Garth yawned and scratched himself. The spics were out somewhere, he thought. Out chasing fleas or something, for God’s sake. He didn’t know how in hell they did it, but every afternoon they went skulking off into the woods, and every night they came back with something to eat—a sack of beans, a pot of rice, a chicken with its neck twisted, a few eggs, once even a young pig taken too soon from its mother. Garth wasn’t too clear on how they managed it, whether they copped the food from farmers who were on their side or whether they just stole it. He didn’t much care.

He lit a cigarette, took two puffs on it and put it out.
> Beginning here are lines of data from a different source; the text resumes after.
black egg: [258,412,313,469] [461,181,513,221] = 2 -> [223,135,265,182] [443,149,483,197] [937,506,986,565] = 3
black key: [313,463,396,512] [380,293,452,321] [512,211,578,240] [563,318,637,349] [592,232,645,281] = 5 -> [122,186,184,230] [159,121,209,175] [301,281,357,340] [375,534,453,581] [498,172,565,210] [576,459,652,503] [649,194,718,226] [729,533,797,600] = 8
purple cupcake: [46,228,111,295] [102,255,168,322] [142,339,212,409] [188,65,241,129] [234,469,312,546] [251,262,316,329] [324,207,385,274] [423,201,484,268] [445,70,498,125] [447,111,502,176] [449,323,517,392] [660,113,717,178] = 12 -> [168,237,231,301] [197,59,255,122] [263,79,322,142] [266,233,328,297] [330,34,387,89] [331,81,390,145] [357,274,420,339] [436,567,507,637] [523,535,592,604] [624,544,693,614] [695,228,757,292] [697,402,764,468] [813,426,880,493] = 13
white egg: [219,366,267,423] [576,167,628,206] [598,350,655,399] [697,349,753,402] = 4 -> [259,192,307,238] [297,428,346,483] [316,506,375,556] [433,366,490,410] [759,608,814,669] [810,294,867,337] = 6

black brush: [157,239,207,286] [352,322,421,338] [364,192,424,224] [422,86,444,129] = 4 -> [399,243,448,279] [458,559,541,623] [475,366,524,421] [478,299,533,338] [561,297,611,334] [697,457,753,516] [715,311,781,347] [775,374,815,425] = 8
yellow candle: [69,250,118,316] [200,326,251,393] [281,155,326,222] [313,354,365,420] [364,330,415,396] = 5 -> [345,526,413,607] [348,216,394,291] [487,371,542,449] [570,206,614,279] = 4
He was going crazy, that was the trouble. He was going off his nut, roaming around in the goddamned mountains and eating rice and beans three times a day and waiting for something to happen. The fighting wasn’t bad but they hadn’t had any of that in too long, not since they cooked the six soldiers in the Jeep. Since then it was plenty of rambling, plenty of sleeping outside, plenty of goddamned beans and rice, and nothing else.

Oh, yeah. Plenty of the broad, that Maria, shaking those big tits and that hot ass right in his face, then pulling it all away the minute he got interested. The tease, the damn tease—she was driving him screwy. A girl who tossed it around like that ought to be ready to give some of it away. It would be a little better if she was at least putting out for somebody else. But not her, not that Maria bitch. She slept alone, slept by her goddamned self, and she stuck her tits in Garth’s face every other minute.

She was around now, he knew. She was over by the shore, scrubbing down pots and plates, oiling guns, making herself useful. And Fenton was around too, for all the goddamned good he was. Fenton, the punk, wasn’t doing him a hell of a lot of good. Fenton could speak English, all right, but Fenton still didn’t talk to him. He just sat around doing nothing all the time, maybe smoking a little, maybe talking to Manuel, the only spic who could speak English. Fenton talked to Manuel more than he talked to Garth, and Manuel never talked to Garth, and Garth couldn’t take it. He didn’t have leprosy, for God’s sake.

His mind started to work. Fenton was sitting by himself, doing nothing. And Maria was there, too. But if Fenton wasn’t around, if Fenton wanted to take a walk somewhere, then he would be alone with Maria. She was a tough bitch, tough as nails, but he was a man and he was sure one hell of a lot stronger than she was. So what if she screamed? Nobody would hear her. And what could she do later? Not a hell of a lot, because they needed him for the big play against Castro.